ACTIVITY
Rewrite the text lines from every row below as a JSON list of strings, one string per line, with blank lines left out. Don't include the pictures in your answer.

==============================

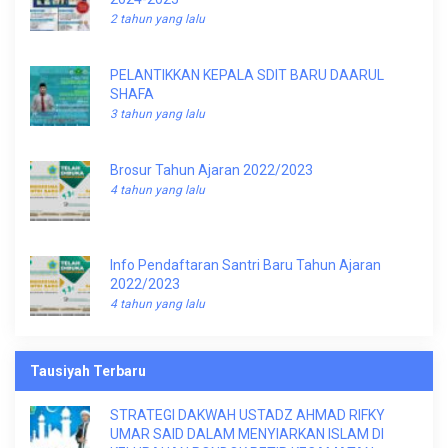
2 tahun yang lalu
PELANTIKKAN KEPALA SDIT BARU DAARUL
SHAFA
3 tahun yang lalu
Brosur Tahun Ajaran 2022/2023
4 tahun yang lalu
Info Pendaftaran Santri Baru Tahun Ajaran
2022/2023
4 tahun yang lalu
Tausiyah Terbaru
STRATEGI DAKWAH USTADZ AHMAD RIFKY
UMAR SAID DALAM MENYIARKAN ISLAM DI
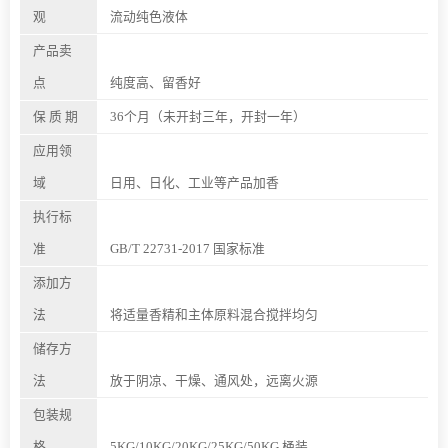
观
流动纯色液体
产品卖
点
纯度高、留香好
保 质 期
36个月（未开封三年，开封一年）
应用领
域
日用、日化、工业等产品加香
执行标
准
GB/T 22731-2017 国家标准
添加方
法
将适量香精和主体原料混合搅拌均匀
储存方
法
放于阴凉、干燥、通风处，远离火源
包装规
格
5KG/10KG/20KG/25KG/50KG 桶装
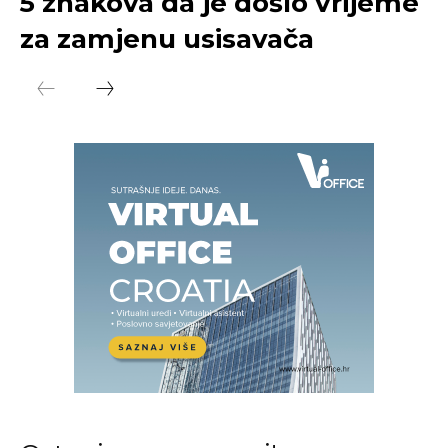
5 znakova da je došlo vrijeme
za zamjenu usisavača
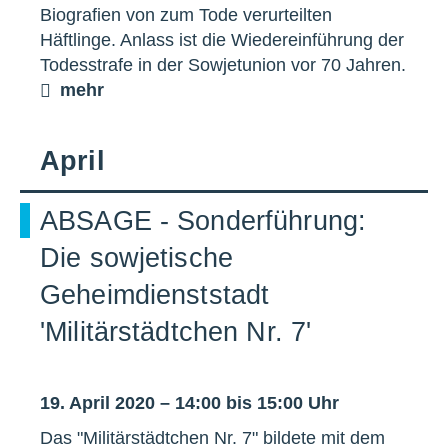
Biografien von zum Tode verurteilten
Häftlinge. Anlass ist die Wiedereinführung der
Todesstrafe in der Sowjetunion vor 70 Jahren.
mehr
April
ABSAGE - Sonderführung:
Die sowjetische
Geheimdienststadt
'Militärstädtchen Nr. 7'
19. April 2020 – 14:00 bis 15:00 Uhr
Das "Militärstädtchen Nr. 7" bildete mit dem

==============================

ANSWER SECTION
[
  "2 tahun yang lalu",
  "PELANTIKKAN KEPALA SDIT BARU DAARUL",
  "SHAFA",
  "3 tahun yang lalu",
  "Brosur Tahun Ajaran 2022/2023",
  "4 tahun yang lalu",
  "Info Pendaftaran Santri Baru Tahun Ajaran",
  "2022/2023",
  "4 tahun yang lalu",
  "Tausiyah Terbaru",
  "STRATEGI DAKWAH USTADZ AHMAD RIFKY",
  "UMAR SAID DALAM MENYIARKAN ISLAM DI",
  "观",
  "流动纯色液体",
  "产品卖",
  "点",
  "纯度高、留香好",
  "保 质 期",
  "36个月（未开封三年，开封一年）",
  "应用领",
  "域",
  "日用、日化、工业等产品加香",
  "执行标",
  "准",
  "GB/T 22731-2017 国家标准",
  "添加方",
  "法",
  "将适量香精和主体原料混合搅拌均匀",
  "储存方",
  "法",
  "放于阴凉、干燥、通风处，远离火源",
  "包装规",
  "格",
  "5KG/10KG/20KG/25KG/50KG 桶装",
  "5 znakova da je došlo vrijeme",
  "za zamjenu usisavača",
  "Biografien von zum Tode verurteilten",
  "Häftlinge. Anlass ist die Wiedereinführung der",
  "Todesstrafe in der Sowjetunion vor 70 Jahren.",
  "mehr",
  "April",
  "ABSAGE - Sonderführung:",
  "Die sowjetische",
  "Geheimdienststadt",
  "'Militärstädtchen Nr. 7'",
  "19. April 2020 – 14:00 bis 15:00 Uhr",
  "Das \"Militärstädtchen Nr. 7\" bildete mit dem"
]